Ese rostro sin ojos, esa mujer sin sentidos…lo excitaba como nada en el mundo. La tomó. Fue suya. Finalmente. Era lo que siempre había deseado: silencio, ceguera, sumisión absoluta. Un cuerpo sin alma. Un trofeo.

Pero no era suficiente.

En su locura, comprendió que debía completar el exorcismo. Había que destruir al demonio del todo. Así que enceguecido, tomo la navaja y le clavó una estocada en el pecho. Directo al corazón. Porque así ―Recordaba vagamente― es como se mata a los demonios.

Despertó en su cama.

Los dos frascos estaban sobre la mesa. Cada uno contenía un par de ojos. Cuatro en total. Rosario. La florista.

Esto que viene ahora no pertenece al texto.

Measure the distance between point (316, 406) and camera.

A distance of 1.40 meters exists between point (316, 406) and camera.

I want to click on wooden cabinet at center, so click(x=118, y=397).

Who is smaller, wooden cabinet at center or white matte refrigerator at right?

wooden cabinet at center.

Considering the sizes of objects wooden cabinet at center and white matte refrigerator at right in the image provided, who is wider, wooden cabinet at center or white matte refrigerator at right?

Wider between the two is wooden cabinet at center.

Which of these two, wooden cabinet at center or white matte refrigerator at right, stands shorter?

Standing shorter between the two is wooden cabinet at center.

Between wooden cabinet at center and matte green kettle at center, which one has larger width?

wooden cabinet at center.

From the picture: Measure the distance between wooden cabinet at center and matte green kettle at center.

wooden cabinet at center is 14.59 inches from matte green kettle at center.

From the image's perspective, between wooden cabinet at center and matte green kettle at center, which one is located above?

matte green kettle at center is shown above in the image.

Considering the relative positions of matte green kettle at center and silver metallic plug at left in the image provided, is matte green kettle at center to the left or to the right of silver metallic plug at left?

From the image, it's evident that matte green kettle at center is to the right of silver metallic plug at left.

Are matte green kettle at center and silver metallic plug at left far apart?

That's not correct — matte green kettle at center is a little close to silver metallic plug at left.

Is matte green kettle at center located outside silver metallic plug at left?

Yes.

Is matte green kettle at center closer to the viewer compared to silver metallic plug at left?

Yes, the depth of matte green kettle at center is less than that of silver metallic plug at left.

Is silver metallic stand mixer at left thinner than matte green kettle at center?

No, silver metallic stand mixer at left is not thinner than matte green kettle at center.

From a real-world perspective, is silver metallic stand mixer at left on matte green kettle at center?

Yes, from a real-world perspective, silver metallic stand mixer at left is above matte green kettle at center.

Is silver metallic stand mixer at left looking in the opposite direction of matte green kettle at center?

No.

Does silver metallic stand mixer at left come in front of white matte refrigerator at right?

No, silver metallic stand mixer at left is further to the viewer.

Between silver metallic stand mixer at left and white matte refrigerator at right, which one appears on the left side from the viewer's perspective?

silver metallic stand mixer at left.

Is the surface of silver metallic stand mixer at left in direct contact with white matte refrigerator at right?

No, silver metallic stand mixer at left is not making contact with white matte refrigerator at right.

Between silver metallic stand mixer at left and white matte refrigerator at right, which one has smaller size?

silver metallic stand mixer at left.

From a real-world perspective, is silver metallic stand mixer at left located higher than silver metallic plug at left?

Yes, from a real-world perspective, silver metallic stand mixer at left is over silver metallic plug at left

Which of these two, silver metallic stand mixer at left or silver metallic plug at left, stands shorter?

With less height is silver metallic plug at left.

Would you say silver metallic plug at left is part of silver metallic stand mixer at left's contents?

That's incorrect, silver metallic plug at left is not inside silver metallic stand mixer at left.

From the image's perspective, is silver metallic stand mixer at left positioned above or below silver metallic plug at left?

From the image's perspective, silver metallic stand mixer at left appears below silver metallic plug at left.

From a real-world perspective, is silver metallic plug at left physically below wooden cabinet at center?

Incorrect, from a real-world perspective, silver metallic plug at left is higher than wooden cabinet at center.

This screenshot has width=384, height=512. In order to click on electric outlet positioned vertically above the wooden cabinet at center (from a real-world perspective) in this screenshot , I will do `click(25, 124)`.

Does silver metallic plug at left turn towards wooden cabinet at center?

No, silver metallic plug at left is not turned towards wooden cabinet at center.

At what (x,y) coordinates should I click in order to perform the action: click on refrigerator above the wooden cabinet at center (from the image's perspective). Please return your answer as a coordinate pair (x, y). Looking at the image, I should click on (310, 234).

Y por primera vez… No sintió miedo.

Los miró fijamente. Luego, una risa seca le brotó del pecho. Como un estallido contenido durante años. La carcajada llenó el apartamento, . Reía, Reía como nunca. Reía con los ojos de otrps.

Salió. Caminó hasta el taller. El mismo cuadro barato de “La Última Cena” seguía allí, cubierto de polvo y fracaso.

Miró al otro lado de la calle.

La mujer morena ―La de la floristería― levantaba la mano y le sonreía.